Passage to read —
— start —

# riding a bike



## ymg (Dec 19, 2009)

How safe is it to use a bike in the Paphos area? Or is it safer to use a little scooter to tuff around when you don't fancy to take the car.
Are there bike and/or scootershops in Paphos or Limassol?
Do you have to use a helmet on the bike and/or on the scooter?
Are you allowed to drive on a scooter with your carlicense in Cyprus? Maybe a silly question, but you never know exactly until you ask 
Thanks.


----------



## Veronica (Apr 5, 2008)

Hi Yvonne,

I don't know about licenses but I do know you have to wear a helmet if you are riding a scooter.
However I would advise you to think very very carefully before you decide on either a bike or scooter. The way the Cypriots drive you would be taking your life on your hands to venture among the traffic in anything other than a car. 

Veronica


----------



## dave&carrie (Oct 20, 2010)

Do you mean bike as in motor bike or pedal cycle.


----------



## Cleo Shahateet (Feb 23, 2009)

I agree with Veronica. It is dangerous enough in a car with a very high fatality rate for such a small country. If you do get a bike or scooter I would be very, very cautious and always wear a helmet on the scooter and bike if you choose that.

— end —

Exercise description — Reproduce the forum thread on riding a bike word for word, from "## ymg (Dec" to "(Apr 5, 2008)".

Data provided —
— start —

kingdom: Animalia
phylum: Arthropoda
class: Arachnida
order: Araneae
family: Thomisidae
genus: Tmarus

— end —
— start —

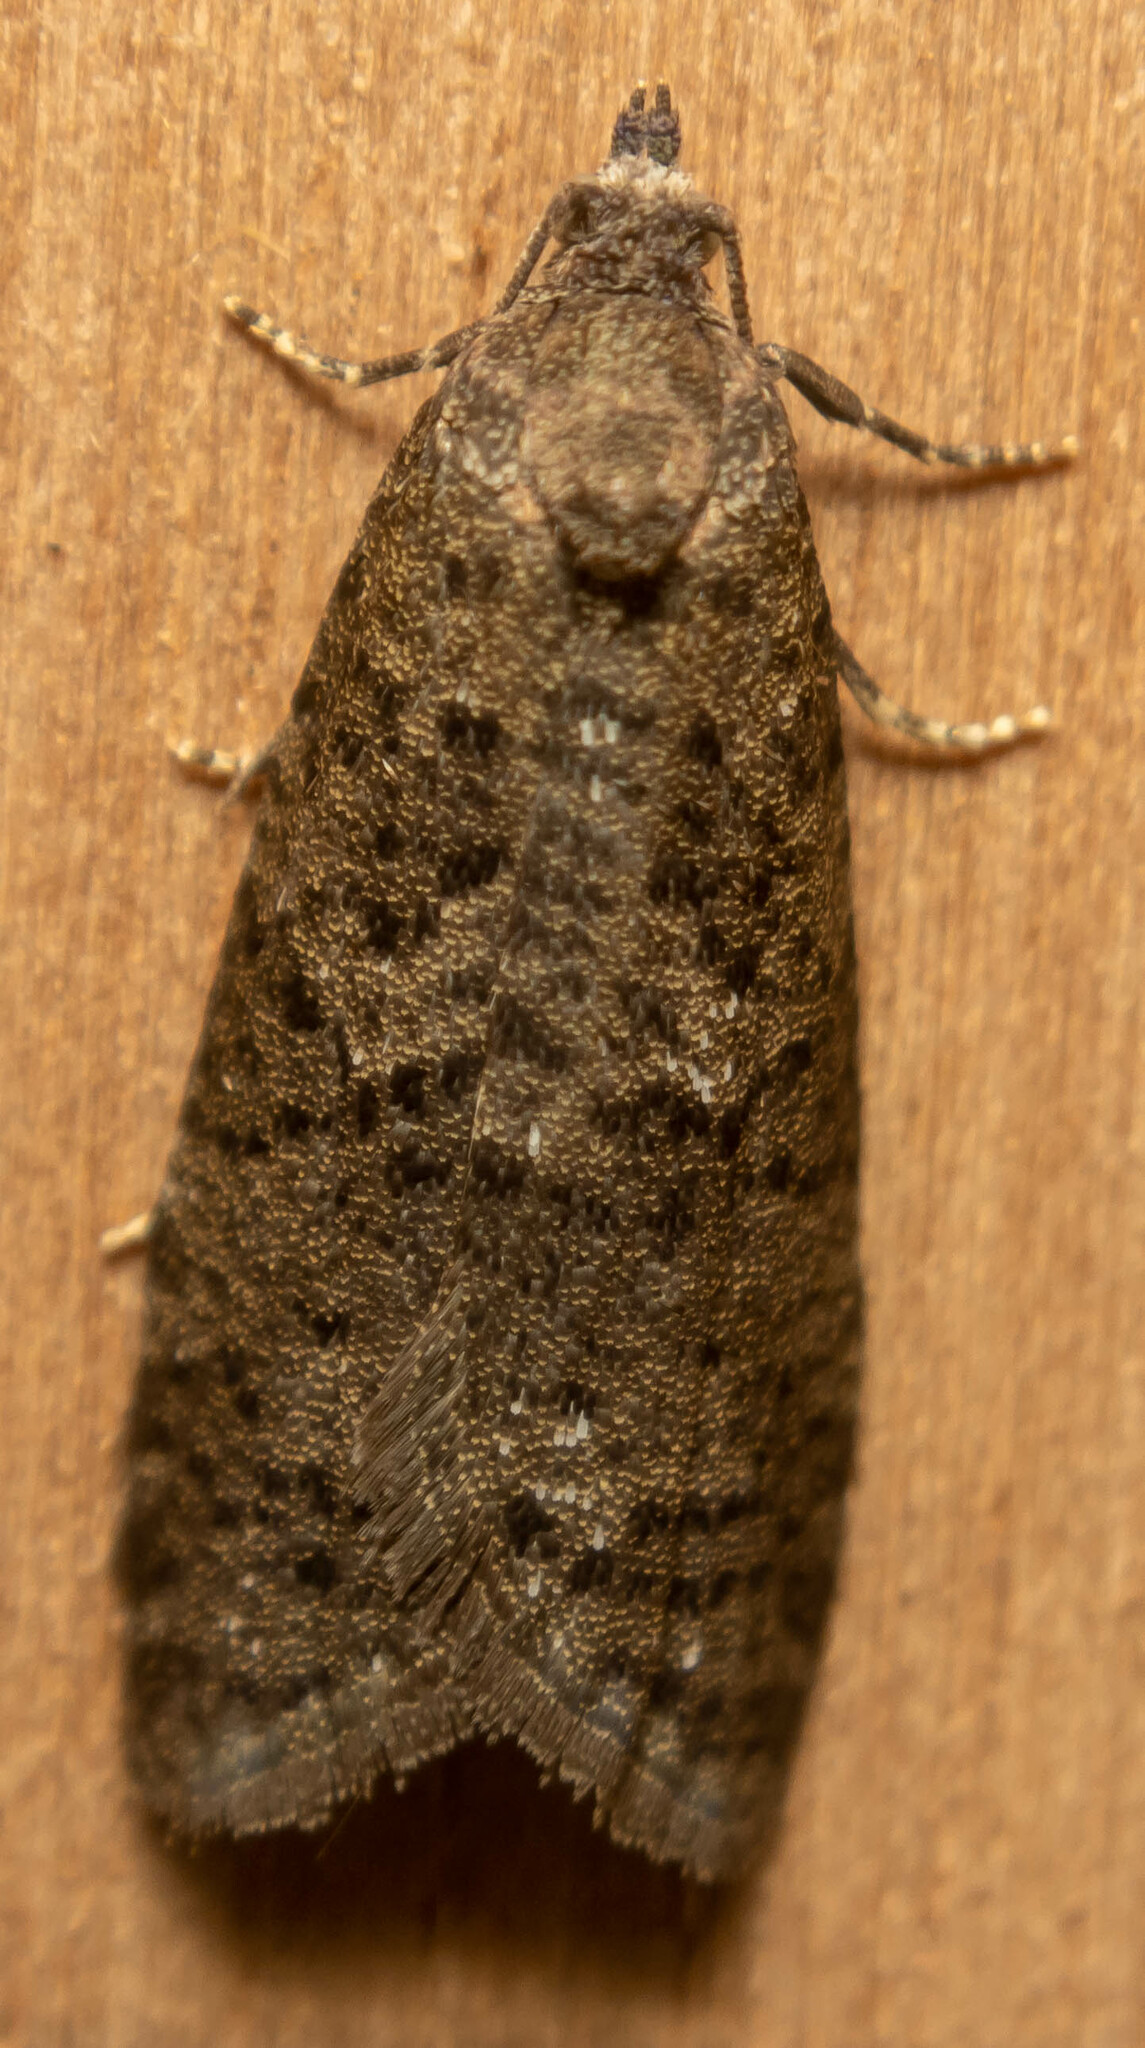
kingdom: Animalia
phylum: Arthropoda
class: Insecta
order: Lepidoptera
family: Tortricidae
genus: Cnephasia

— end —
— start —

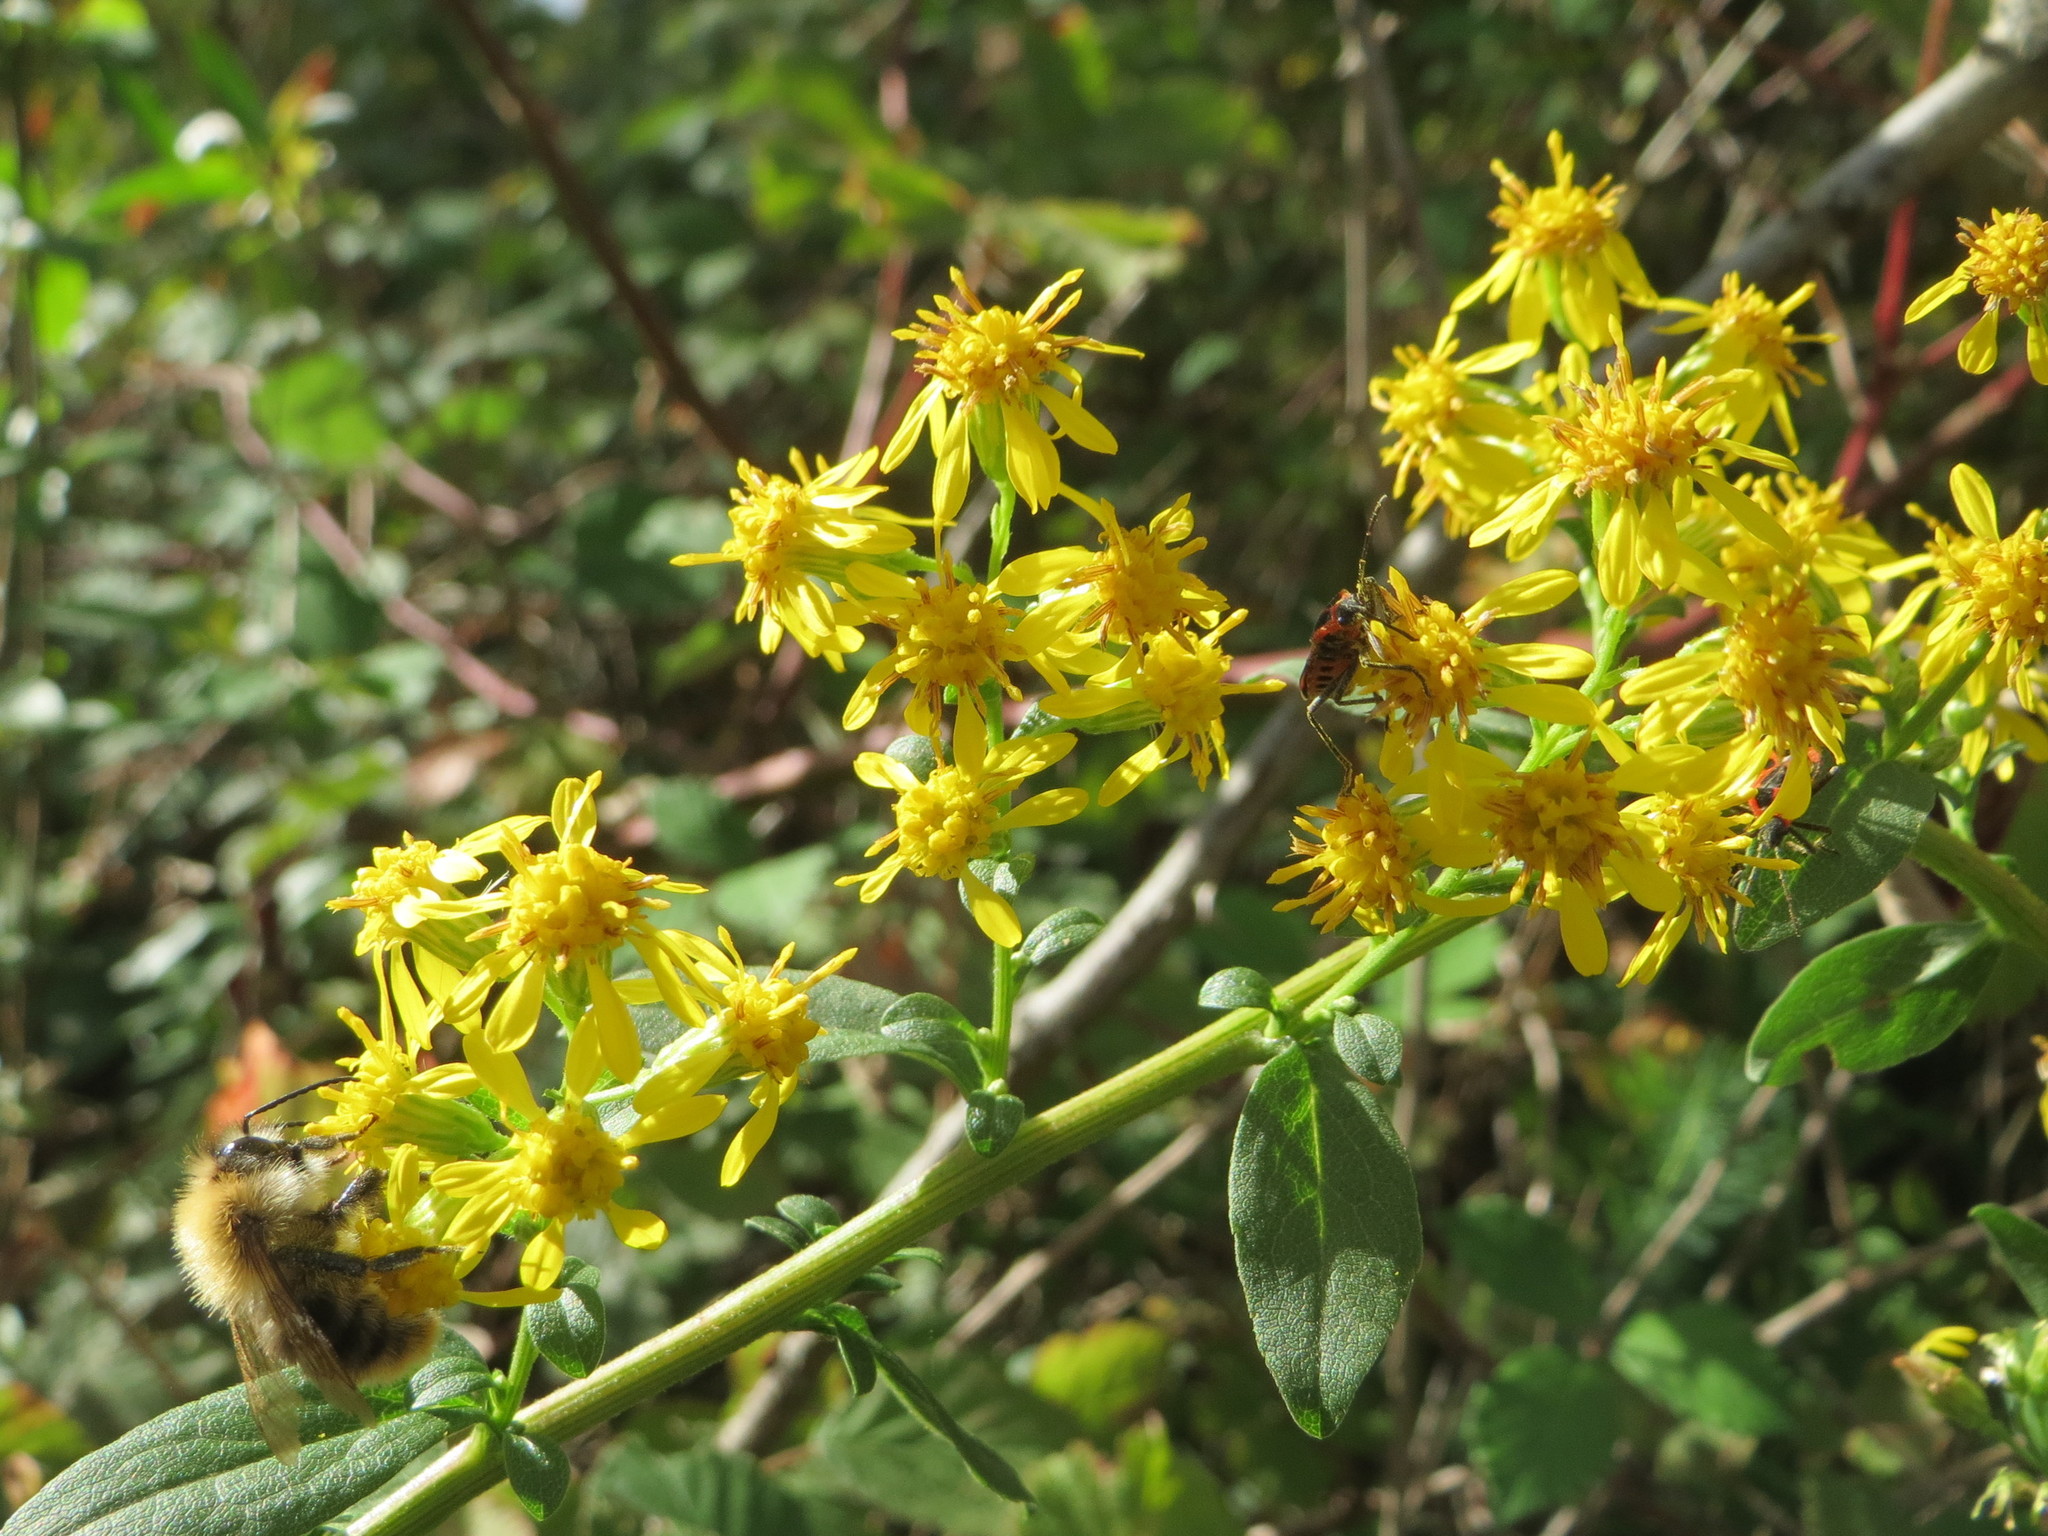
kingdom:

— end —

Problem solution —
## ymg (Dec 19, 2009)

How safe is it to use a bike in the Paphos area? Or is it safer to use a little scooter to tuff around when you don't fancy to take the car.
Are there bike and/or scootershops in Paphos or Limassol?
Do you have to use a helmet on the bike and/or on the scooter?
Are you allowed to drive on a scooter with your carlicense in Cyprus? Maybe a silly question, but you never know exactly until you ask 
Thanks.


----------



## Veronica (Apr 5, 2008)